Shay’s site, www.rejectgenzymetenderoffer.com, will apparently remain live, at least for the time being. We have not been able to track down Shay. But a from-the-heart last post by the North Carolina resident, clearly upset over Genzyme’s tactics, lays out the situation. Here are some excerpts:
“Genzyme is known for hardball negotiating tactics when acquiring small biotech companies. However, I never realized the extent to which they are willing to go to quash dissension. Someone had the entry on Wikipedia about the attempted Genzyme takeover of Bioenvision removed. They are now trying to get a court deposition and subpoena served on myself. For what purpose I do not know—I am just an individual shareholder that has been blogging on publicly available information…
“At the end of the day it doesn’t come down to how much money you have. It comes down to right and wrong and how that all sorts out with the man upstairs. Communicating that Bioenvision is prepared to go it alone by raising additional funds and then selling out at an artificially deflated price is one of the many wrongs that has taken place during this past year…
“For all my supporters and fellow shareholders I say stand strong. Stand up for what you believe in, regardless of how tough the odds might seem. Success is always achievable when you truly believe in your cause and yourself.”
Uh, Genzyme, good tactic. That will definitely help your public image. Genzyme’s wide-ranging request—some might say fishing expedition or intimidation effort—seeks all Shay’s documents and communications regarding the tender offer, which was soundly rejected by shareholders. This includes Shay’s interactions with Bioenvison, SCO Capital, the leading minority shareholder opposed to the deal, and all members of the media. That would be us, too—since we’ve had a fair amount of interaction with Shay.
The subpoena was filed on July 12, but apparently first revealed this week by blogger Ed Silverman of Pharmalot. Pharmalot has also posted a copy of the subpoena.

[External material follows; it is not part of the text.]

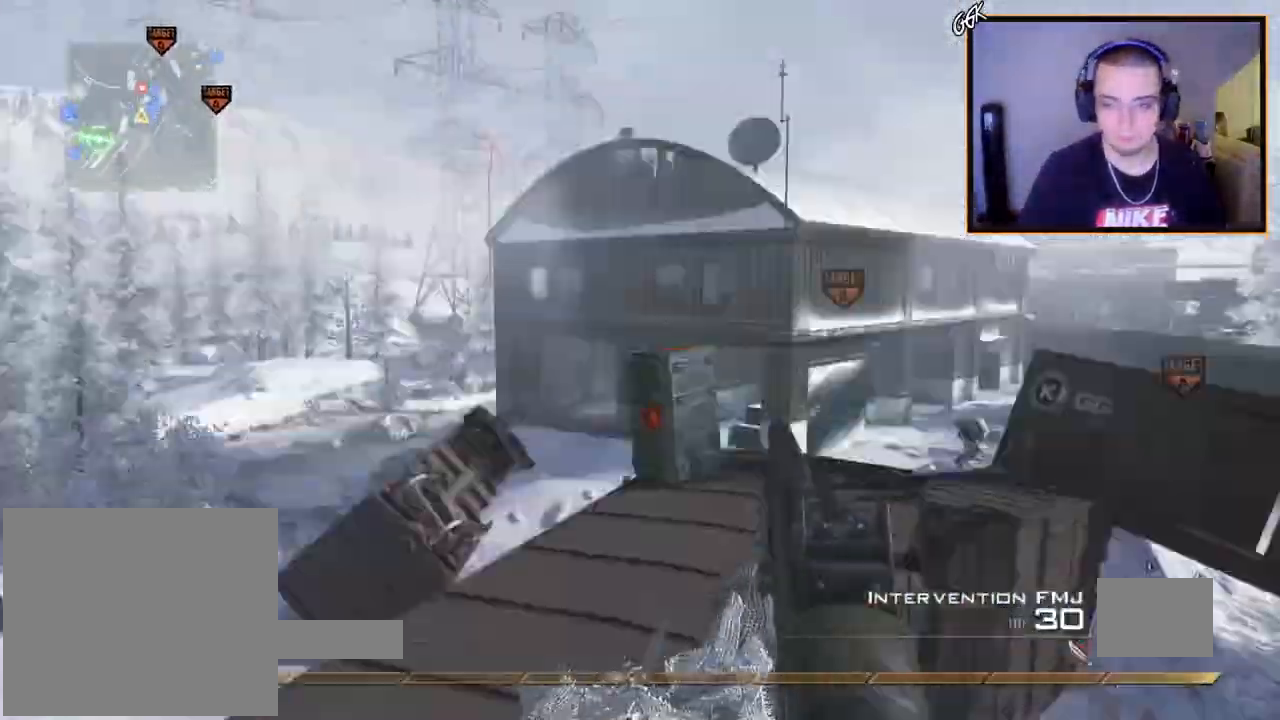
{"buttons": [], "left_stick": "up-left", "right_stick": "center", "events": [[150, "TRIANGLE", "down"], [200, "TRIANGLE", "up"], [266, "R2", "down"], [266, "TRIANGLE", "down"], [283, "SQUARE", "down"], [300, "TRIANGLE", "up"], [367, "SQUARE", "up"], [400, "R2", "up"], [417, "right_stick", "center"]]}
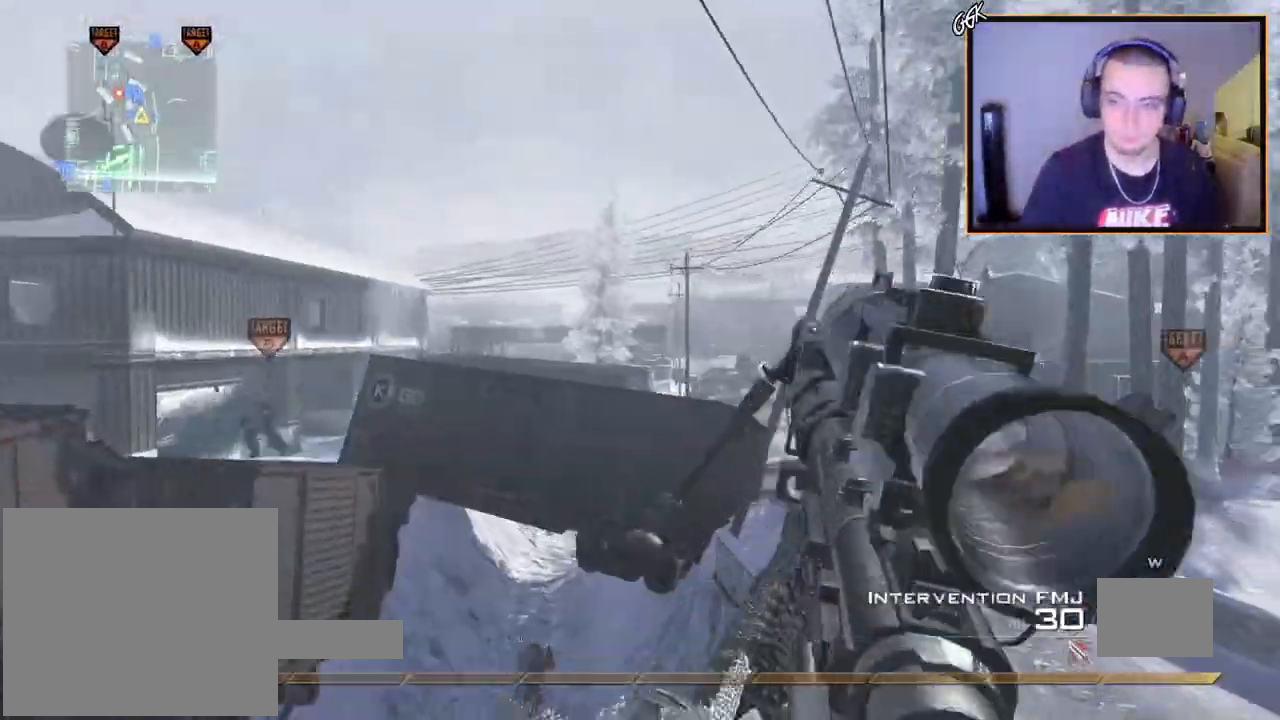
{"buttons": ["L2", "R2"], "left_stick": "center", "right_stick": "center", "events": [[17, "right_stick", "right"], [133, "TRIANGLE", "down"], [184, "TRIANGLE", "up"], [184, "left_stick", "center"], [250, "TRIANGLE", "down"], [317, "TRIANGLE", "up"], [350, "R2", "down"], [384, "L2", "down"], [450, "right_stick", "center"]]}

The information sought from Shay involves a lawsuit—filed against Genzyme, Bioenvision, and Bioenvision board members, among others—to which Shay is not a party. Silverman speculated that Genzyme was trying to see if there was a connection between Shay and SCO Capital, something Shay has denied. We reached SCO president Jeffrey Davis on vacation yesterday. “We’re not connected with Shay, we’re not connected with anybody,” he told us.
Genzyme has said it will continue pressing for the merger, and will take its case to shareholders later in the year. A spokesman who was looking into the Shay matter this morning did not get back to us before we posted.
This is not the only lawsuit related to the attempted takeover. As far as we can tell, at least five class action suits have been brought against Bioenvision and Genzyme in this matter, including several filed in the last two weeks. You can find two here and here and press releases about the latest three here, here, and here.
On another front, SCO has made waves recently by asserting its claims to two Bioenvision board spots, calling for a management overhaul, and seeking to revoke Genzyme’s rights to the leukemia drug clofarabine. Genzyme countered that it has assurances from Bioenvision that SCO has no board rights.
Davis, who previously served on the Bioenvision board but stepped down in 2004, said yesterday that SCO’s rights to the director seats pre-date Genzyme’s involvement in the matter. “When I resigned from the board we reserved all our rights to put those people back on the board,” he says. “They never came to use when they announced this merger and asked us to wave those rights or anything like that. So our view is we still have those rights.”
Davis is clearly frustrated with Bioenvision, which he says has not returned SCO’s phone calls. “I find it incredible that the Bioenvision board of directors has their largest common shareholder [actually, now the second-largest shareholder, after Genzyme] calling them and they don’t return the call.”